Posted on May 3, 2023 by Angela Murrell | No Comments

by Carrie Grinstead, Professional Development Award recipient

At the end of April, I attended the Western Institute of Nursing Conference in Tucson. The conference theme was Leveraging Technology to Advance Nursing Equity in Research, Practice, and Education. I learned a lot about innovative uses of technology in nursing, and I participated in a symposium focused on programming delivered online and made available remotely.

I work for the Providence health system, and, even before the COVID pandemic, we were developing dynamic, flexible library resources and services. It’s been exciting to see these mature over the years, and I loved presenting on them to a non-library audience. However, the best part of the conference was the chance to connect in person with clinical nurses, researchers, and educators whom I’d previously known only through screens. We had twenty-five participants from most of the seven states that Providence serves.
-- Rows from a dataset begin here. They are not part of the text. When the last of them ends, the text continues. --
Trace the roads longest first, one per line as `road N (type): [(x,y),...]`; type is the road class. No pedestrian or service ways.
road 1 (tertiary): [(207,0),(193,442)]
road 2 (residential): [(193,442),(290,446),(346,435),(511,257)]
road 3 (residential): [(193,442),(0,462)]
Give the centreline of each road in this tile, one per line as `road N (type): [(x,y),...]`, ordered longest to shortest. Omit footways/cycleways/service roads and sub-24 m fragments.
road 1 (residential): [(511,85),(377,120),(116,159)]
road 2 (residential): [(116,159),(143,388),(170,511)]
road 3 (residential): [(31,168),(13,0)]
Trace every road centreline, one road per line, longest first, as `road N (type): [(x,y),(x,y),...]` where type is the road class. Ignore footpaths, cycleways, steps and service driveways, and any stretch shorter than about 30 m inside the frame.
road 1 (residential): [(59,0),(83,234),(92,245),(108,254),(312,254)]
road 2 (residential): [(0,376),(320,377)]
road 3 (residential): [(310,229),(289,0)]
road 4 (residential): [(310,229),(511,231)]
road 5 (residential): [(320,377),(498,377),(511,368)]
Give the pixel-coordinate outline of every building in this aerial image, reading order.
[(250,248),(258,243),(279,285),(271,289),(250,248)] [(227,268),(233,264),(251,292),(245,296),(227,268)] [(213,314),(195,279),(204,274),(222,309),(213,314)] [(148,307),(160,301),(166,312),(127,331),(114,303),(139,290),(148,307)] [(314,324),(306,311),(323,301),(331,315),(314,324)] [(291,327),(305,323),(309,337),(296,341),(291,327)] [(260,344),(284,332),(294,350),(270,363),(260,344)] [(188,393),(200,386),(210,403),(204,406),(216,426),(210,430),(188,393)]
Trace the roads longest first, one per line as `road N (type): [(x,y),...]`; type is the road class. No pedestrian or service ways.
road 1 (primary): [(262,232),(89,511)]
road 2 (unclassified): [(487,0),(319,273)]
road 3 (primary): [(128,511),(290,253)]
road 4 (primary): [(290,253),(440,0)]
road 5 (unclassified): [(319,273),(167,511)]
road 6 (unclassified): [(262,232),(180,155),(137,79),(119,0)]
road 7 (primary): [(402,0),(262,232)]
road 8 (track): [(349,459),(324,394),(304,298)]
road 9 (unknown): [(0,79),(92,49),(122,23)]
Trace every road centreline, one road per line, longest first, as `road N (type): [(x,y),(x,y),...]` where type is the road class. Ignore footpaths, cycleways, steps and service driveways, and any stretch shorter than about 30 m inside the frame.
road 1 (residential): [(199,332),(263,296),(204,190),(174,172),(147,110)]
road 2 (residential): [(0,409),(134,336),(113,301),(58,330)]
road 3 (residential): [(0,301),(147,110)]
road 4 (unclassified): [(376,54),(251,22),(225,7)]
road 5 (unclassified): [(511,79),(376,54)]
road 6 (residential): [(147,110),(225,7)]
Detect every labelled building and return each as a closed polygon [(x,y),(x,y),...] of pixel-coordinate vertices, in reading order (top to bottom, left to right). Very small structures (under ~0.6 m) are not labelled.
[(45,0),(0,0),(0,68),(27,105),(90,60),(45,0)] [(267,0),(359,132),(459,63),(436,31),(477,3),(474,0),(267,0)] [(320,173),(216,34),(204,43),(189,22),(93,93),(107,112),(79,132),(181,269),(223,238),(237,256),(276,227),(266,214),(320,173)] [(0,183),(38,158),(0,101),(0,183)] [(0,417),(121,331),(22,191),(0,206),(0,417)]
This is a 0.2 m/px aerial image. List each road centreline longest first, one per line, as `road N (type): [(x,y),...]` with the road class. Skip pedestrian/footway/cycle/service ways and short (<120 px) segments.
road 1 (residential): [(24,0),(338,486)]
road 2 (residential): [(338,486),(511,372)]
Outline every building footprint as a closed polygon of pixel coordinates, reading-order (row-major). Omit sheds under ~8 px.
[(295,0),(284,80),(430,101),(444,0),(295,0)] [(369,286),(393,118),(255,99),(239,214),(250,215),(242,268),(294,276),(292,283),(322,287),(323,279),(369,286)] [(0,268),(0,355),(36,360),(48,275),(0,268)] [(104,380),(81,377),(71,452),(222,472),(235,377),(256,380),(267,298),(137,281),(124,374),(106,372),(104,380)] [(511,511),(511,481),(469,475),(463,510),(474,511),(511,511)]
Our symposium was called Creating Programs to Support Clinical Nursing Scholarship in a Large Health System, and I presented first on a series of library skills that my colleagues developed and began delivering in 2022. The classes last 90 minutes, are worth 1.5 nursing continuing education units, and include an in-depth library orientation as well as instruction on finding evidence in PubMed and CINAHL. The classes are delivered quarterly on Microsoft Teams and are recorded and made available for on-demand viewing on our SharePoint site. Other presentations in the symposium included:

We had a large, engaged audience, and many participants approached our Director of Nursing Research later to say how impressed they were with Providence’s work, especially since our programs seem to be unique among non-academic institutions.

I was continually impressed and inspired by the emphasis on honoring nurses’ experiences and supporting their health and wellness. An art exhibition called Seen and Heard: The Sacred Stories of Pediatric Nurses Living in the Pandemic, was on display throughout the conference. I found two posters especially compelling, one defining the concept of “medical gaslighting” and the other exploring nurses’ moral injury related to organ transplantation. I attended a panel discussion on care providers’ well-being, with presentations on nutritional intake according to shift and work status and on nurses’ interactions with chaplains. Providence nurses presented a qualitative research framework for studying hospital staff stressors.

I loved seeing results of several projects that our library was involved with in some capacity. A nurse from Oregon described an Evidence-Based Practice Nursing Boot Camp, a program that my colleague has spent many years developing and teaching. A nurse from one of the hospitals I serve described increasing specialty certification on her unit, after the library added relevant certification review books to the collection.

Finally, I attended a keynote lecture on simulation and gamification in nursing education. The speaker described an “extended reality” game in which nursing students worked to stabilize a patient with sepsis—and had to speak with the patient’s family if she didn’t survive. I’m definitely not a gamer and didn’t initially think I’d be that interested in the lecture, but it was very compelling, and I wondered about opportunities for library involvement in projects like this. I don’t think my hospital library will ever be in a position to, for example, loan VR headsets, but perhaps we could participate in instructional design, or in finding published cases that games could be based on.